**WHAT NEEDS TO BE DONE**.
Collect every line in the records below that contains the word "from".
[[ DATA SUPPLIED, beginning ]]
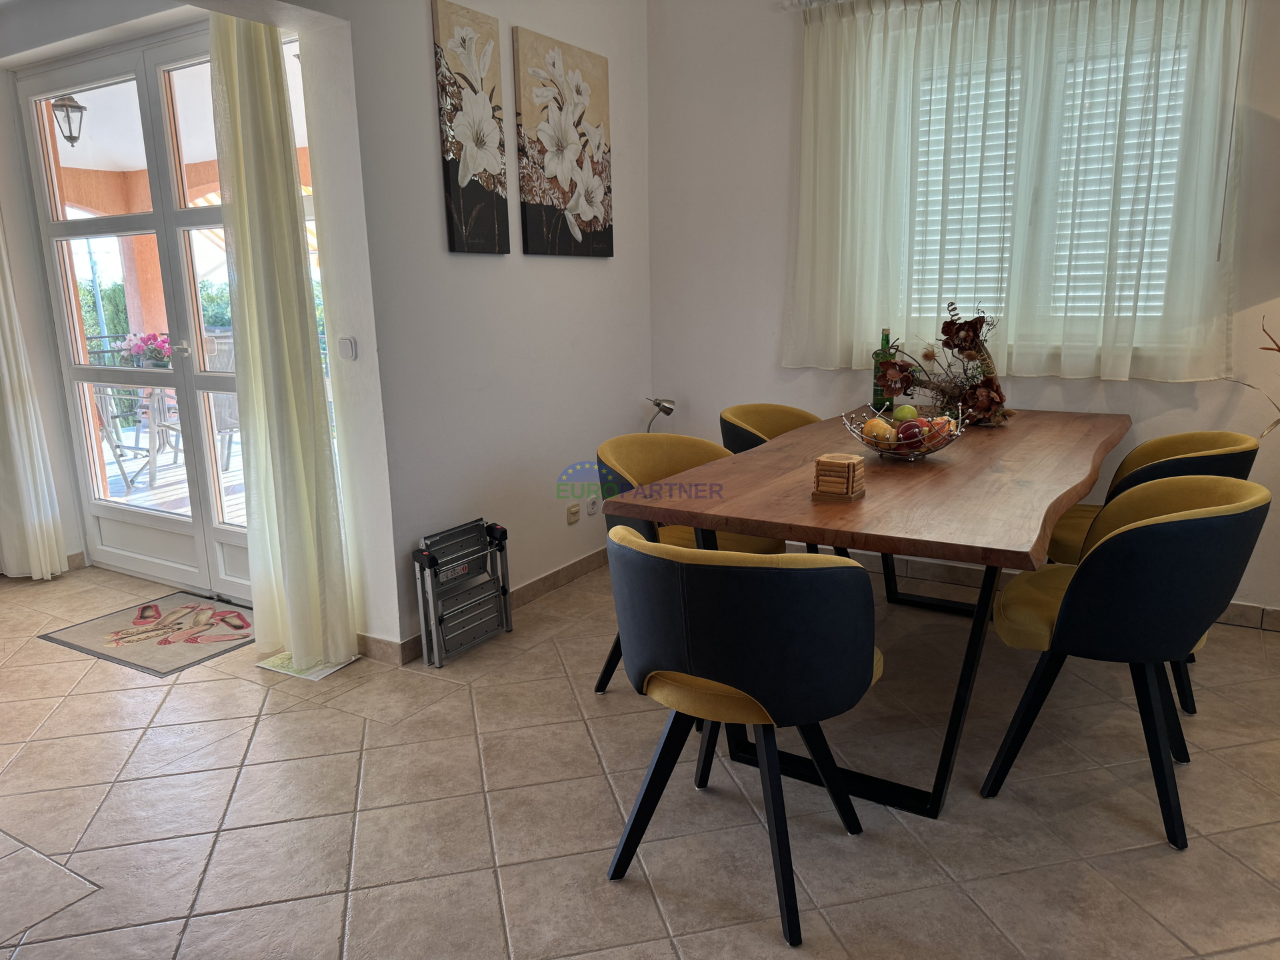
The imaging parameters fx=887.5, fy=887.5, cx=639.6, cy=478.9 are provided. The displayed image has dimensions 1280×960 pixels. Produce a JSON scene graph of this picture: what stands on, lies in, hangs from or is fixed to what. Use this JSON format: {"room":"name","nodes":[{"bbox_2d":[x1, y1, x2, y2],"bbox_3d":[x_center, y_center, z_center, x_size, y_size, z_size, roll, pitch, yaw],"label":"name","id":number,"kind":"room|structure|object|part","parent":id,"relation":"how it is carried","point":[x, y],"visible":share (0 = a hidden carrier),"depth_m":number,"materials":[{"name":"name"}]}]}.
{"room":"dining room","nodes":[
{"label":"dining room","id":0,"kind":"room"},
{"bbox_2d":[50,94,85,148],"bbox_3d":[-3.400,-2.171,5.269,0.172,0.415,0.167,7,15,31],"label":"outdoor lantern","id":1,"kind":"object","parent":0,"point":[75,138],"visible":0.9,"depth_m":5.25,"materials":[{"name":"metal"}]},
{"bbox_2d":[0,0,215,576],"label":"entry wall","id":2,"kind":"structure","parent":0,"point":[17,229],"depth_m":3.87,"materials":[{"name":"white paint"}]},
{"bbox_2d":[0,210,67,582],"bbox_3d":[-2.813,-0.738,3.788,0.255,2.453,0.244,7,15,31],"label":"curtain","id":3,"kind":"object","parent":2,"relation":"attached to","point":[11,418],"visible":0.99,"depth_m":3.94,"materials":[{"name":"white fabric"}]},
{"bbox_2d":[17,22,262,599],"bbox_3d":[-1.909,-0.615,3.725,1.773,2.245,0.144,7,15,31],"label":"french door","id":4,"kind":"structure","parent":2,"relation":"in","point":[59,229],"depth_m":3.80,"materials":[{"name":"white glass"}]},
{"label":"door handle","id":5,"kind":"part","parent":4,"relation":"part of","materials":[{"name":"silver metal"}]},
{"bbox_2d":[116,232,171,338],"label":"patio column","id":6,"kind":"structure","parent":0,"point":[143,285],"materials":[{"name":"orange paint"}]},
{"bbox_2d":[273,0,654,660],"bbox_3d":[-0.609,-0.774,3.411,0.169,2.667,2.505,7,15,31],"label":"left wall","id":7,"kind":"structure","parent":0,"point":[605,270],"depth_m":3.32,"materials":[{"name":"white paint"}]},
{"bbox_2d":[208,6,356,670],"bbox_3d":[-1.209,-0.516,2.900,0.386,2.329,0.180,7,15,31],"label":"curtain","id":8,"kind":"object","parent":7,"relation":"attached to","point":[285,348],"visible":0.95,"depth_m":2.89,"materials":[{"name":"fabric"}]},
{"bbox_2d":[338,336,357,359],"bbox_3d":[-0.986,-0.441,2.992,0.065,0.071,0.016,7,15,31],"label":"light switch","id":9,"kind":"object","parent":7,"relation":"attached to","point":[348,343],"visible":0.98,"depth_m":2.98,"materials":[{"name":"white plastic"}]},
{"bbox_2d":[432,0,509,252],"bbox_3d":[-0.596,-1.232,3.177,0.030,0.828,0.333,7,15,31],"label":"flower painting","id":10,"kind":"object","parent":7,"relation":"attached to","point":[459,211],"visible":0.98,"depth_m":3.14},
{"bbox_2d":[358,549,607,664],"bbox_3d":[-0.504,0.472,3.687,0.101,0.089,2.417,7,15,31],"label":"baseboard","id":11,"kind":"structure","parent":7,"relation":"attached to","point":[544,582],"depth_m":3.70,"materials":[{"name":"brown tile"}]},
{"bbox_2d":[514,26,613,258],"bbox_3d":[-0.294,-1.327,3.617,0.031,0.825,0.613,7,15,31],"label":"flower painting","id":12,"kind":"object","parent":7,"relation":"attached to","point":[560,173],"visible":0.99,"depth_m":3.56,"materials":[{"name":"fabric"}]},
{"bbox_2d":[566,503,580,523],"bbox_3d":[-0.288,0.149,3.895,0.015,0.077,0.079,7,15,31],"label":"wall socket","id":13,"kind":"object","parent":7,"relation":"attached to","point":[573,512],"visible":0.98,"depth_m":3.88,"materials":[{"name":"plastic"}]},
{"bbox_2d":[586,494,599,515],"bbox_3d":[-0.211,0.110,4.036,0.012,0.097,0.075,7,15,31],"label":"wall socket","id":14,"kind":"object","parent":7,"relation":"attached to","point":[592,509],"visible":0.99,"depth_m":4.02,"materials":[{"name":"white plastic"}]},
{"bbox_2d":[0,552,1279,959],"bbox_3d":[-0.656,0.917,2.133,6.971,0.100,5.053,7,15,31],"label":"floor","id":15,"kind":"structure","parent":0,"point":[102,869],"depth_m":2.23,"materials":[{"name":"beige tile"}]},
{"bbox_2d":[39,591,253,674],"bbox_3d":[-1.832,0.584,3.491,0.789,0.011,0.598,7,15,31],"label":"doormat","id":16,"kind":"object","parent":15,"relation":"on","point":[221,619],"visible":0.93,"depth_m":3.43,"materials":[{"name":"carpet"}]},
{"bbox_2d":[256,650,359,680],"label":"paper mat","id":17,"kind":"object","parent":15,"relation":"on","point":[327,671],"visible":0.48,"depth_m":3.10,"materials":[{"name":"white"}]},
{"bbox_2d":[411,518,513,667],"bbox_3d":[-0.636,0.401,3.242,0.118,0.444,0.408,7,15,31],"label":"step ladder","id":18,"kind":"object","parent":15,"relation":"on","point":[430,566],"visible":0.99,"depth_m":3.19,"materials":[{"name":"metal"}]},
{"bbox_2d":[645,396,675,430],"bbox_3d":[0.089,-0.202,4.143,0.156,0.380,0.158,-9,15,-33],"label":"desk lamp","id":19,"kind":"object","parent":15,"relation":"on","point":[666,407],"visible":0.77,"depth_m":4.08,"materials":[{"name":"metal"}]},
{"bbox_2d":[594,432,787,696],"bbox_3d":[0.166,0.280,2.843,0.557,0.804,0.578,11,17,42],"label":"yellow chair","id":20,"kind":"object","parent":15,"relation":"on","point":[663,455],"visible":0.34,"depth_m":2.87,"materials":[{"name":"fabric"}]},
{"bbox_2d":[604,528,882,944],"bbox_3d":[0.228,0.472,1.966,0.581,0.798,0.547,7,15,31],"label":"blue chair","id":21,"kind":"object","parent":15,"relation":"on","point":[756,700],"visible":1,"depth_m":1.73,"materials":[{"name":"fabric"}]},
{"bbox_2d":[718,403,819,455],"bbox_3d":[0.607,0.120,3.496,0.570,0.783,0.564,7,15,31],"label":"yellow chair","id":22,"kind":"object","parent":15,"relation":"on","point":[788,413],"visible":0.26,"depth_m":3.58,"materials":[{"name":"yellow fabric"}]},
{"bbox_2d":[605,404,1129,816],"bbox_3d":[0.892,0.274,2.901,1.040,0.771,2.043,7,15,31],"label":"dining table","id":23,"kind":"object","parent":15,"relation":"on","point":[767,528],"visible":0.87,"depth_m":2.28,"materials":[{"name":"brown wood"}]},
{"bbox_2d":[812,453,865,500],"bbox_3d":[0.500,-0.008,2.231,0.103,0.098,0.109,7,15,31],"label":"coaster stack","id":24,"kind":"object","parent":23,"relation":"on","point":[849,474],"visible":0.99,"depth_m":2.20,"materials":[{"name":"brown wood"}]},
{"bbox_2d":[871,327,898,411],"bbox_3d":[0.952,-0.414,3.443,0.084,0.335,0.083,7,15,31],"label":"wine bottle","id":25,"kind":"object","parent":23,"relation":"on","point":[875,393],"visible":0.68,"depth_m":3.42,"materials":[{"name":"green glass"}]},
{"bbox_2d":[841,403,966,459],"bbox_3d":[0.788,-0.132,2.648,0.357,0.137,0.359,7,15,31],"label":"fruit bowl","id":26,"kind":"object","parent":23,"relation":"on","point":[870,445],"visible":0.73,"depth_m":2.59,"materials":[{"name":"metal"}]},
{"bbox_2d":[861,417,893,442],"bbox_3d":[0.698,-0.140,2.601,0.080,0.076,0.079,-4,13,-12],"label":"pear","id":27,"kind":"object","parent":26,"relation":"in","point":[870,429],"visible":0.86,"depth_m":2.57,"materials":[{"name":"food"}]},
{"bbox_2d":[892,403,919,422],"bbox_3d":[0.821,-0.198,2.726,0.076,0.072,0.073,-5,13,-18],"label":"green apple","id":28,"kind":"object","parent":26,"relation":"in","point":[910,410],"visible":0.82,"depth_m":2.70,"materials":[{"name":"green food"}]},
{"bbox_2d":[897,418,929,448],"bbox_3d":[0.798,-0.132,2.586,0.085,0.081,0.084,-3,13,-8],"label":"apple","id":29,"kind":"object","parent":26,"relation":"in","point":[907,437],"visible":0.91,"depth_m":2.56,"materials":[{"name":"red food"}]},
{"bbox_2d":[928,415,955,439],"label":"apple","id":30,"kind":"object","parent":26,"relation":"in","point":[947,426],"visible":0.6,"depth_m":2.64,"materials":[{"name":"food"}]},
{"bbox_2d":[871,300,1013,430],"bbox_3d":[1.080,-0.409,3.183,0.495,0.451,0.505,7,15,31],"label":"dried flower arrangement","id":31,"kind":"object","parent":23,"relation":"on","point":[989,391],"visible":0.92,"depth_m":3.16,"materials":[{"name":"brown plant"}]},
{"bbox_2d":[984,472,1271,850],"bbox_3d":[1.208,0.388,2.229,0.554,0.812,0.565,7,15,31],"label":"chair","id":32,"kind":"object","parent":15,"relation":"on","point":[1157,525],"visible":0.98,"depth_m":2.03,"materials":[{"name":"fabric"}]},
{"bbox_2d":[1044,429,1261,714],"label":"chair","id":33,"kind":"object","parent":15,"relation":"on","point":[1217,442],"visible":0.35,"depth_m":2.78,"materials":[{"name":"fabric"}]},
{"bbox_2d":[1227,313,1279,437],"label":"dried plant","id":34,"kind":"object","parent":15,"relation":"on","point":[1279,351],"visible":0.88,"depth_m":2.98,"materials":[{"name":"brown plant"}]},
{"bbox_2d":[644,0,1279,618],"bbox_3d":[1.749,-0.801,3.364,4.037,2.658,0.181,7,15,31],"label":"back wall","id":35,"kind":"structure","parent":0,"point":[661,361],"depth_m":3.91,"materials":[{"name":"white paint"}]},
{"bbox_2d":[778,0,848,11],"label":"curtain rod","id":36,"kind":"object","parent":35,"relation":"attached to","point":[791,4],"visible":0.58,"depth_m":3.65,"materials":[{"name":"metal"}]},
{"bbox_2d":[783,0,1249,382],"bbox_3d":[1.327,-1.168,3.388,1.726,1.508,0.111,7,15,31],"label":"sheer curtain","id":37,"kind":"object","parent":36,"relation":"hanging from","point":[1127,361],"visible":0.98,"depth_m":3.34,"materials":[{"name":"white fabric"}]},
{"bbox_2d":[888,20,1201,344],"bbox_3d":[1.540,-1.101,3.452,1.210,1.196,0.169,7,15,31],"label":"window","id":38,"kind":"structure","parent":35,"relation":"in","point":[1183,79],"depth_m":3.44,"materials":[{"name":"white"}]},
{"bbox_2d":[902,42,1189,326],"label":"window blind","id":39,"kind":"object","parent":38,"relation":"attached to","point":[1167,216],"visible":0.23,"depth_m":3.45,"materials":[{"name":"white plastic"}]},
{"bbox_2d":[832,545,1279,631],"bbox_3d":[1.732,0.428,3.662,3.476,0.091,0.018,7,15,31],"label":"baseboard","id":40,"kind":"structure","parent":35,"relation":"attached to","point":[1255,619],"depth_m":3.76,"materials":[{"name":"tile"}]},
{"label":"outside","id":41,"kind":"structure","parent":0,"visible":0},
{"label":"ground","id":42,"kind":"structure","parent":41,"visible":0},
{"bbox_2d":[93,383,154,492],"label":"patio chair","id":43,"kind":"object","parent":42,"relation":"on","point":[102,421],"visible":0.56,"depth_m":5.73,"materials":[{"name":"metal"}]},
{"bbox_2d":[91,381,182,488],"bbox_3d":[-3.364,-0.349,6.178,0.788,0.717,0.756,7,15,31],"label":"patio table","id":44,"kind":"object","parent":42,"relation":"on","point":[152,402],"visible":0.57,"depth_m":6.01,"materials":[{"name":"white"}]},
{"bbox_2d":[118,332,172,369],"bbox_3d":[-3.492,-0.890,6.339,0.383,0.313,0.334,7,15,31],"label":"flower pot","id":45,"kind":"object","parent":44,"relation":"on","point":[144,343],"visible":0.54,"depth_m":6.26,"materials":[{"name":"plant"}]},
{"bbox_2d":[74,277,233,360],"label":"hedge","id":46,"kind":"object","parent":42,"relation":"on","point":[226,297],"visible":0.19,"materials":[{"name":"green plant"}]},
{"bbox_2d":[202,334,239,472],"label":"patio chair","id":47,"kind":"object","parent":42,"relation":"on","point":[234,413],"visible":0.33,"depth_m":6.23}
]}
[[ DATA SUPPLIED, end ]]
**WRITTEN RESPONSE**.
The imaging parameters fx=887.5, fy=887.5, cx=639.6, cy=478.9 are provided. The displayed image has dimensions 1280×960 pixels. Produce a JSON scene graph of this picture: what stands on, lies in, hangs from or is fixed to what. Use this JSON format: {"room":"name","nodes":[{"bbox_2d":[x1, y1, x2, y2],"bbox_3d":[x_center, y_center, z_center, x_size, y_size, z_size, roll, pitch, yaw],"label":"name","id":number,"kind":"room|structure|object|part","parent":id,"relation":"how it is carried","point":[x, y],"visible":share (0 = a hidden carrier),"depth_m":number,"materials":[{"name":"name"}]}]}.
{"bbox_2d":[783,0,1249,382],"bbox_3d":[1.327,-1.168,3.388,1.726,1.508,0.111,7,15,31],"label":"sheer curtain","id":37,"kind":"object","parent":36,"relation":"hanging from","point":[1127,361],"visible":0.98,"depth_m":3.34,"materials":[{"name":"white fabric"}]},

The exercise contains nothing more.